For Khomyakov, socialism and capitalism were equally repugnant offspring of Western decadence.
The West failed to solve human spiritual problems, as it stressed competition at the expense of co-operation.
[1] Khomyakov's own ideals revolved around the term sobornost, the Slavonic equivalent of catholicity found in the Nicene Creed; it can be loosely translated as "togetherness" or "symphony".
The Russian religious philosopher Nikolai Berdyaev located Khomyakov's significance in his attempt to free Christianity from rationalism.
The essence of the Church is inexpressible; like all living organisms, she cannot be encompassed by any formula, is not subject to any formal definitions.
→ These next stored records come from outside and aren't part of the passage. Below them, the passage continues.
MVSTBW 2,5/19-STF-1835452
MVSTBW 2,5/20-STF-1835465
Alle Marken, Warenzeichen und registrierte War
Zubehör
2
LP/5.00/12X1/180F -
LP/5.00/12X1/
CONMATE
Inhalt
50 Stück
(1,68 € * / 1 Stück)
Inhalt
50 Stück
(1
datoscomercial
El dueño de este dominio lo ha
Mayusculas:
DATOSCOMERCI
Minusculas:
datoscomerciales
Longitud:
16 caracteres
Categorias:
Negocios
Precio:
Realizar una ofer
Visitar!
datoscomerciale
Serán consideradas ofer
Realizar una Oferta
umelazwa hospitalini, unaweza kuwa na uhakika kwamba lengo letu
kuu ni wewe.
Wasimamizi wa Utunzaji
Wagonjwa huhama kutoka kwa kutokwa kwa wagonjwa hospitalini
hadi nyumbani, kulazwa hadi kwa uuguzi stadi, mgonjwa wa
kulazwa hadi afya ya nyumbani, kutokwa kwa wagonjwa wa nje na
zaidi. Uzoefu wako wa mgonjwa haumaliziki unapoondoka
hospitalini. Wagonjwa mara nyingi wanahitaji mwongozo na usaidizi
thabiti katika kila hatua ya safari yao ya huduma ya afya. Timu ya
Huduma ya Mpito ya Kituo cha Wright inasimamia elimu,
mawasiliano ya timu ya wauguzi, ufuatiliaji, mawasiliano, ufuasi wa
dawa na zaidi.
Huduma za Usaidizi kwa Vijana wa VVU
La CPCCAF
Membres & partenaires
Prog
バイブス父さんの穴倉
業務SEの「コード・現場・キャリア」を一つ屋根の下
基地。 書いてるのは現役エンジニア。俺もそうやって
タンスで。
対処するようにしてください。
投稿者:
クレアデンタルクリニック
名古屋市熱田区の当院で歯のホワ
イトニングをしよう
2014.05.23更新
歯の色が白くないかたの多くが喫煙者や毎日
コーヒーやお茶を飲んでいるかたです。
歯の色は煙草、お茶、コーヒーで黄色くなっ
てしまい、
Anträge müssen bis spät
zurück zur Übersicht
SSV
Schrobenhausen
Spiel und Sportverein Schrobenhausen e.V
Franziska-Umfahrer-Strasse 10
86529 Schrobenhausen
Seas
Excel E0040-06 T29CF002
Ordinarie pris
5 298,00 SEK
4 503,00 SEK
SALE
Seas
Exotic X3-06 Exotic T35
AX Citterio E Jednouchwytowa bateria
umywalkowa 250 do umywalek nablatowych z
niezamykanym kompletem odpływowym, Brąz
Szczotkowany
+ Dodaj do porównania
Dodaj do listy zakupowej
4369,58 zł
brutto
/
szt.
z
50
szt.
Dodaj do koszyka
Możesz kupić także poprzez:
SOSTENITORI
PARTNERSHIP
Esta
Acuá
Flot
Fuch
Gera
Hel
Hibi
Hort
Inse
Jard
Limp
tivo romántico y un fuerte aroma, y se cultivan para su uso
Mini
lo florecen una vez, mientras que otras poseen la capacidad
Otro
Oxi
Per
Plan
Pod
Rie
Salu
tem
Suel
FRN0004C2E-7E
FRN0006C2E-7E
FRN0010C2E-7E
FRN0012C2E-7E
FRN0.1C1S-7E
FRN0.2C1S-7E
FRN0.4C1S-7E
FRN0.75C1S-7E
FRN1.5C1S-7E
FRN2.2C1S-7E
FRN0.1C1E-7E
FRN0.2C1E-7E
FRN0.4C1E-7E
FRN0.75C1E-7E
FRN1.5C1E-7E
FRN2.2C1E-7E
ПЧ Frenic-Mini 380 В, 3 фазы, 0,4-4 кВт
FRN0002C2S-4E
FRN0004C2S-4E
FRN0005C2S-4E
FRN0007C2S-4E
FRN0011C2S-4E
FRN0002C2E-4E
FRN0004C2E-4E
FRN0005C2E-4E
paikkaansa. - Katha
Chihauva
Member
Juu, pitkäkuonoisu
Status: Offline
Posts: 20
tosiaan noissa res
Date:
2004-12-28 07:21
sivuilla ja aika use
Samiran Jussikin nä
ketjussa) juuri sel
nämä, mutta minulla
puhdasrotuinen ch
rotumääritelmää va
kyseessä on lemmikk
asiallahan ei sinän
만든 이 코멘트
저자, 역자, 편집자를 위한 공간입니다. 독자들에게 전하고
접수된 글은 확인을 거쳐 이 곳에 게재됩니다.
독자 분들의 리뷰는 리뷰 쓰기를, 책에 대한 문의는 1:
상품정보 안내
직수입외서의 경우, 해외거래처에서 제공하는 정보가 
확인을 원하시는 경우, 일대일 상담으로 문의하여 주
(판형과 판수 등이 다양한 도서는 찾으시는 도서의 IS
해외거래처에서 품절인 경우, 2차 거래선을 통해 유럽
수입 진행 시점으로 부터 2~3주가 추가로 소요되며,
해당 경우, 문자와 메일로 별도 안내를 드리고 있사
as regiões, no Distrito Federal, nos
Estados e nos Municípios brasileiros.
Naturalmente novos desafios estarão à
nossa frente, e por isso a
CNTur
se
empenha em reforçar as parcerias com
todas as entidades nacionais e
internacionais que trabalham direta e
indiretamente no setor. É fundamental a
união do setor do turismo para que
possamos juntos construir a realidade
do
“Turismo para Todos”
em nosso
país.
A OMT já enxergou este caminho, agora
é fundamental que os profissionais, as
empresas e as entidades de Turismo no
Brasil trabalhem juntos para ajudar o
The Church is, first of all, a living organism, a unity of love, ineffable freedom, the truth of the faith not subject to rationalization.
This conception may be alien to theological scholasticism, but it is close to the spirit of sacred tradition and the Holy Scripture.
Khomyakov ascribes special significance to sacred tradition, since he sees the spirit of sobornost in it.
Florensky considers that to be immanentism, which ultimately veers into Protestantism: Does not Khomyakov, a waterfall of ideas and themes, provoke many acute and troubling doubts?
For Khomyakov, the essence of Protestantism consists only in protest against Romanism, but with the fundamental premises and characteristic modes of thought of the latter preserved.
Inquiring more attentively into Khomyakov's theories, we, to our sorrowful surprise, see the same spirit of immanentism that constitutes the essence of Protestantism, although in an immeasurably improved form -- chiefly through the introduction of the idea of sobornost (although the idea of the sobornost of consciousness is not completely foreign to Western philosophy, for instance, to Kant, not to mention Schelling of the final period, Feuerbach, Comte, and so on.)
Khomyakov's thought tends to evade ontological determinacy, glistening before us in its play of mother-of-pearl.
But this play of surface tones, brilliant but not substantial, and therefore changing their contours at the slightest turn of the head, does not yield a stable content of thought and leaves alarm and doubt in one's heart.